• _原文_

+++

In [1]:

import requests
from bs4 import BeautifulSoup
from pprint import pprint
import time
import pandas as pd
import re
from tqdm import tqdm
import streamlit as st
import sqlite3
import numpy as np


# In[2]:


def extract_number(text, return_type=float):
    """テキスト内から数字を取り出して返す（float or int）

    Parameters:
    ----------
    text : str
        数字が入ったテキスト
    return_type : type
        返す値の型。引数なしではfloat型となる

    Returns:
    ----------
    型：return_typeで選択した型
        textから取り出した数字を返す
    """
    matched_text = re.search(r'\d+(\.\d+)?', text)
    if matched_text:
        number = matched_text.group()
        if return_type == int:
            return int(float(number))  # floatへの変換後にintへ変換
        else:
            return float(number)
    else:
        return 0 if return_type == int else 0.0


# In[15]:


# Airdoorデータ取得
d_list = []
url = 'https://airdoor.jp/list?si=d-131083&p={}'

for i in tqdm(range(1,15)):
    target_url = url.format(i)
    r = requests.get(target_url)
    time.sleep(1) # 1秒ずつ
    soup = BeautifulSoup(r.text,"html.parser")

+++

• _資料_

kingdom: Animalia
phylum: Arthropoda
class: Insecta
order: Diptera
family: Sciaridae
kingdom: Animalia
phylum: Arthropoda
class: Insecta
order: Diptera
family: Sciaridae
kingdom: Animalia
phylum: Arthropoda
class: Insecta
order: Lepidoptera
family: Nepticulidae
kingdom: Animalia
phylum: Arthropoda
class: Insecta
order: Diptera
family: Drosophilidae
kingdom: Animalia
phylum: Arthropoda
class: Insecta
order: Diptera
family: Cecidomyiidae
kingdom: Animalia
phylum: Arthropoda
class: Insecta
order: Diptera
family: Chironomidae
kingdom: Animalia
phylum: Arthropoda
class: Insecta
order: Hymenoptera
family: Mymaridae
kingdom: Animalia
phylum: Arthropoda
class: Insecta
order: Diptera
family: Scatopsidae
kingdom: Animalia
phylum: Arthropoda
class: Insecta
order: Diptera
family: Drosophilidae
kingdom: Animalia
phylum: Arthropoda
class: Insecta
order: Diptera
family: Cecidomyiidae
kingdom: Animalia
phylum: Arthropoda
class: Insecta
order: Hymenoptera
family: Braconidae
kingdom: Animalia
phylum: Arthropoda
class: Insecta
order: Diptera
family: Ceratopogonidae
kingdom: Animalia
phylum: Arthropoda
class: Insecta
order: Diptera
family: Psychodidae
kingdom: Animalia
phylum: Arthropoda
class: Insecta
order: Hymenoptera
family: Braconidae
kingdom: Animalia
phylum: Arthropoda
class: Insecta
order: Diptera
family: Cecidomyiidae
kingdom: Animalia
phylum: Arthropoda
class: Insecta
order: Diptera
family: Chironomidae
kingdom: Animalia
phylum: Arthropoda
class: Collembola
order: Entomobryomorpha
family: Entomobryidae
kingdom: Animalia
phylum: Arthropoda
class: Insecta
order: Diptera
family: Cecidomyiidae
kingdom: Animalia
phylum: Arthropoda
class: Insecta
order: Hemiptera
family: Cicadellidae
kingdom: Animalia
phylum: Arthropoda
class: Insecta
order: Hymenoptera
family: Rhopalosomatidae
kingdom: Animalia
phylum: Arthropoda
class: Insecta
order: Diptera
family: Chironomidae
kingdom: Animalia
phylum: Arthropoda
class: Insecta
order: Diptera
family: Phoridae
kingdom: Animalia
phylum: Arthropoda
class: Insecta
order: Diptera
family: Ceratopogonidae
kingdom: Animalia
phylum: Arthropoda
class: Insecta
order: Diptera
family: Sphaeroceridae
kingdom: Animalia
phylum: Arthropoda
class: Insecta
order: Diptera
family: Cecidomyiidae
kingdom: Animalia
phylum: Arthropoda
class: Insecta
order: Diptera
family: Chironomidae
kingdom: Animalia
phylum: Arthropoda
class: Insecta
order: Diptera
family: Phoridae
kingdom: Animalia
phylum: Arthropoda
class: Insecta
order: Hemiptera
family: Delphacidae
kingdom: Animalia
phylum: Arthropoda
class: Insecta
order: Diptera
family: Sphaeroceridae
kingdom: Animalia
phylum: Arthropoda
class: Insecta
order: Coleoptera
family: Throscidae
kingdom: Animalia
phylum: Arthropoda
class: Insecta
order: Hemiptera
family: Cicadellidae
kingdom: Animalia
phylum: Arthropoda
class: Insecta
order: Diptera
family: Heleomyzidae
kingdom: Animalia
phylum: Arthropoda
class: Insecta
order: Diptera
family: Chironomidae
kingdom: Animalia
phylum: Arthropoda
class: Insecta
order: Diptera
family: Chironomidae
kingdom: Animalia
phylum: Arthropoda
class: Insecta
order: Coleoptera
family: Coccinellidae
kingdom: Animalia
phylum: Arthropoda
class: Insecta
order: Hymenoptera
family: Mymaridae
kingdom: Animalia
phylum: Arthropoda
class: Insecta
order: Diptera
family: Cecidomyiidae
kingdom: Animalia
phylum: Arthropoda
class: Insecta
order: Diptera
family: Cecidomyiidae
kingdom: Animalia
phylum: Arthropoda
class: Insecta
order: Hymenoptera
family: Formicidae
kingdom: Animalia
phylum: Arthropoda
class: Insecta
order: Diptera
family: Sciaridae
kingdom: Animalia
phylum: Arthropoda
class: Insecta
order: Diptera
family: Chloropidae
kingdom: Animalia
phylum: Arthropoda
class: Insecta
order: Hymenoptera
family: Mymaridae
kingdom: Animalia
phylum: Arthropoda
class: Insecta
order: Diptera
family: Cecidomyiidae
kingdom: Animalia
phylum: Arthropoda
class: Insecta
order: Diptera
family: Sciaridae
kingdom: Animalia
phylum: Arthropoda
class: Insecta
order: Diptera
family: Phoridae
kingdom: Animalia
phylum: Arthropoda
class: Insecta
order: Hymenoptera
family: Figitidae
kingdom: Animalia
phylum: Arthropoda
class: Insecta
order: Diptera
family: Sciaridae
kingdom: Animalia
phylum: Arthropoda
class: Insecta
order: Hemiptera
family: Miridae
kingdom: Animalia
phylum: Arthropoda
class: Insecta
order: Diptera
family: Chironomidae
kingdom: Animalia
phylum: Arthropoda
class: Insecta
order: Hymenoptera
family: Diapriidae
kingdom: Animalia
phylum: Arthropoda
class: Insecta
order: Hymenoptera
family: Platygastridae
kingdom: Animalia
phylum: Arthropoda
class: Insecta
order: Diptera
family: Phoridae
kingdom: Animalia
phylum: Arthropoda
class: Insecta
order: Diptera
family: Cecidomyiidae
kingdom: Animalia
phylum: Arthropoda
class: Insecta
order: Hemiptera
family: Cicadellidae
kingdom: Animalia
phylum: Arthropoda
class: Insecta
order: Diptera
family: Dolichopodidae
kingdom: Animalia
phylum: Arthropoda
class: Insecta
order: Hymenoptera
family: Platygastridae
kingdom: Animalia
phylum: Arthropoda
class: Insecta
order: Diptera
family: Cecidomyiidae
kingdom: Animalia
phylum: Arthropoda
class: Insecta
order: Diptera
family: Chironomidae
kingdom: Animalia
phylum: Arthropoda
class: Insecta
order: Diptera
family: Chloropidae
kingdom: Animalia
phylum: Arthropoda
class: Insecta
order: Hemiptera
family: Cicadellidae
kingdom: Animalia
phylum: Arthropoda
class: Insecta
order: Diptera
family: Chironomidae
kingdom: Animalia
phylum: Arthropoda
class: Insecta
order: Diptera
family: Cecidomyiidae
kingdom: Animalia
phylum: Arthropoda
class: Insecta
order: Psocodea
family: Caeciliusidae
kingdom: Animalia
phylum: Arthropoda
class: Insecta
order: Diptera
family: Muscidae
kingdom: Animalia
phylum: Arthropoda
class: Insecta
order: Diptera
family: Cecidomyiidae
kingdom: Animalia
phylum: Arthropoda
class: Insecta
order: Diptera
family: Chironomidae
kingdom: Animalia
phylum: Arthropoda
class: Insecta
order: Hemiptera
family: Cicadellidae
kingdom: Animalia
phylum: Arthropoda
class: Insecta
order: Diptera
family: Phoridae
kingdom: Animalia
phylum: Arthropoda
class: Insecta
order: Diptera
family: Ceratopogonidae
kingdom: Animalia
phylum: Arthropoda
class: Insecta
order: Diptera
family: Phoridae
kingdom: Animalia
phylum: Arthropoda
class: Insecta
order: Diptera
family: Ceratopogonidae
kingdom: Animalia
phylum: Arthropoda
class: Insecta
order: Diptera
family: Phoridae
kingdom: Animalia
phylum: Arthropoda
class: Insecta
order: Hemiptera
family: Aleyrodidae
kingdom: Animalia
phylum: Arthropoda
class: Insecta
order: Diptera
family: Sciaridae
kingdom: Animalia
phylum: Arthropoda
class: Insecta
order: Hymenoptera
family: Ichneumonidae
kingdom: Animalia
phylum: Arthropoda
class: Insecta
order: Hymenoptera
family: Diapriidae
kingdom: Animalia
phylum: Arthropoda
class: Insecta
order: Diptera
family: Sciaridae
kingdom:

+++

• _小問 1_
原文から、「matched_text = re.search(r'\d+(\.\d+)?', text)」で始まり「return float(number)」で終わる部分をそのまま書き写してください。
• _小問 2_
原文について、次の問いに答えよ。
(a) 関数 extract_number で return_type を指定しない場合、返す値の型は何か。
(b) ページを取得するたびに、time.sleep で何秒待つか。
(c) BeautifulSoup に渡しているパーサーの名前は何か。
• _小問 3_
原文で、import の際に as で別名を付けているモジュールをすべて挙げ、それぞれの別名も添えよ。

• _解答 1_
matched_text = re.search(r'\d+(\.\d+)?', text)
    if matched_text:
        number = matched_text.group()
        if return_type == int:
            return int(float(number))  # floatへの変換後にintへ変換
        else:
            return float(number)

• _解答 2_
(a) float型
(b) 1秒
(c) "html.parser"

• _解答 3_
pandas（pd）
streamlit（st）
numpy（np）